How to set root device size when creating new instance?

hifly · December 14, 2022, 12:45pm

This is all extremely subtle…

However, I think you keep not answering the question which is being asked? So if a storage volume has a small “volume.size=xxMB” config set against, it, then it’s absolutely impossible to ever launch an instance on that pool using a source image larger than xxMB?

Sure, if the image is smaller than xxMB, then it will get instantiated and then inflated to the new requested size. But if the image starts out larger then xxMB, then the initial unpack of the image fails because it’s not at all possible to specify it’s initial volume size? Correct?

So if I understand your suggestions, you are saying not to set a “volume.size=xx” key on the storage pool, but instead set it via say a default profile? In this way, the initial unpack of the image isn’t constrained, but the resize of the root fs is?

Can I make a suggestion that this seems quite limiting? Perhaps lots of users aren’t starting massive instances, however, it feels like it would be helpful to have some way to affect the initial container size used for unpacking the initial image?

Thanks

tomp · December 14, 2022, 12:50pm

That is correct.

tomp · December 14, 2022, 12:52pm

Correct, it is not possible to specify the image volume’s size at instance launch time (aside from using the pool’s volume.size setting), only the instance volume size itself can be overridden using the -d flag .

Its really important to understand they are different volumes though.
Its not an “initial” size, but the final size of two different volumes.

tomp · December 14, 2022, 12:55pm

You can do that on most storage pool driver types yes.
But with the lvm driver type this isn’t going to do what you want it to do because you are looking to have as small as possible image volume, and if you remove the volume.size setting then LXD will create an image volume sized at the default 10GiB.

Normally this wouldn’t be an issue as it defaults to EXT4 filesystem which can then be shrunk when the instance volume is created. But as you’re using XFS filesystem which doesn’t support shrinking, this then means your instances have to be 10GiB or larger.

tomp · December 14, 2022, 12:58pm

Perhaps. Its not come up before to my knowledge so isn’t obviously causing many people issues.

The problem scenario is quite specific too, as only occurs when using:

LVM storage pool.
XFS filesystem.
Want varying size image volumes as close as possible to the unpacked image size (to allow both small and larger instances to be created from them).

How would you want it to work?

tomp · December 14, 2022, 1:00pm

Massive instances aren’t the issue here. Its the requirement of having small image volumes to allow creation of small instances in situations where you cannot shrink the filesystem.

If you unset volume.size, the the smallest image volume (and by extension instance due to the use of XFS) you could create would be 10GiB, but larger ones would be fine.

hifly · December 14, 2022, 1:50pm

My source images will vary from 1GB to 200GB…

So it seems like my use case is a bad fit for lxd/xfs/lvm? To literally have it work without further config I would need to set the storage pool to create default to the largest size, ie 200GB… Not ideal!

So it seems like the actual answer to this thread is:

Configure the pool volume.size to be the desired size of the instance (ensure it’s larger than the image)
Create the image with “lxc launch/init” etc.

Not ideal, but at least it’s now clear.

I hesitate to prolong this thread, but I’m confused about why there is the intermediate step? From your description my understanding of the moving part is:

image is stored in a volume (could be anywhere, eg separate VG/pool?)

- - -

_What the task requires:_
From the thread above about root device size, return everything from "Want varying size" down to "it to work?", word for word.

_Supplied data:_
- - -

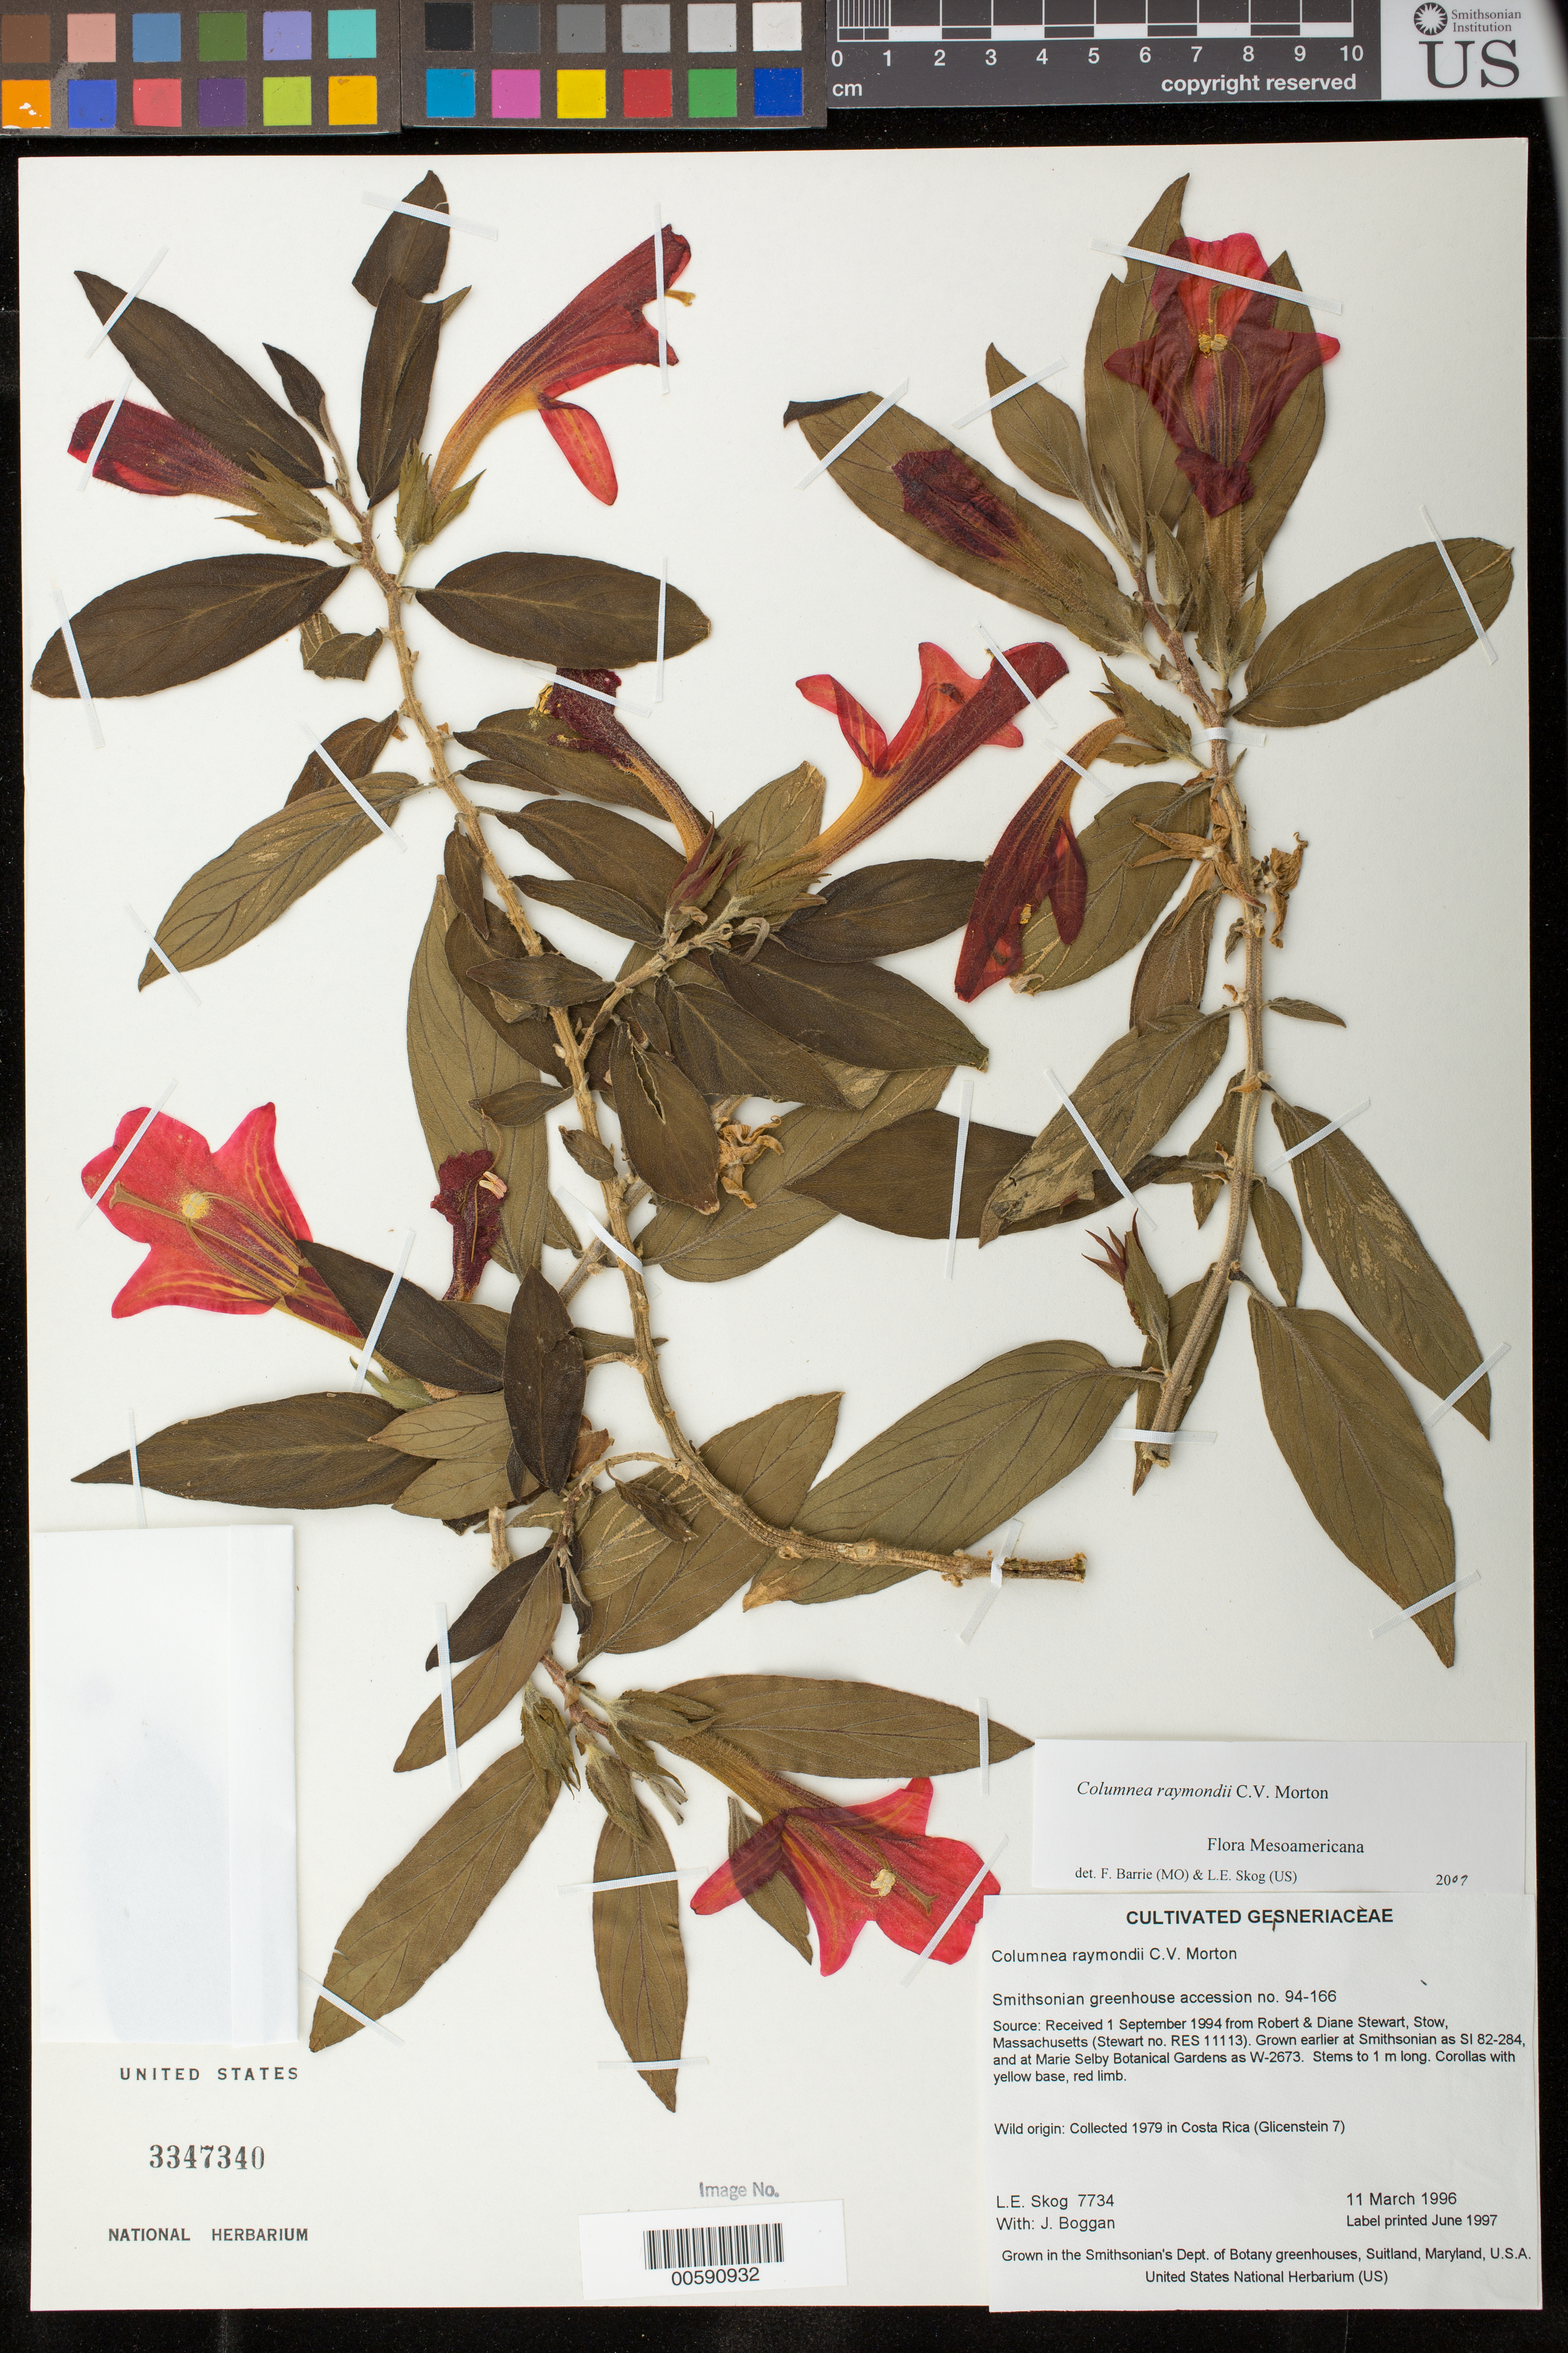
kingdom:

- - -

_Response for this exercise:_
Want varying size image volumes as close as possible to the unpacked image size (to allow both small and larger instances to be created from them).

How would you want it to work?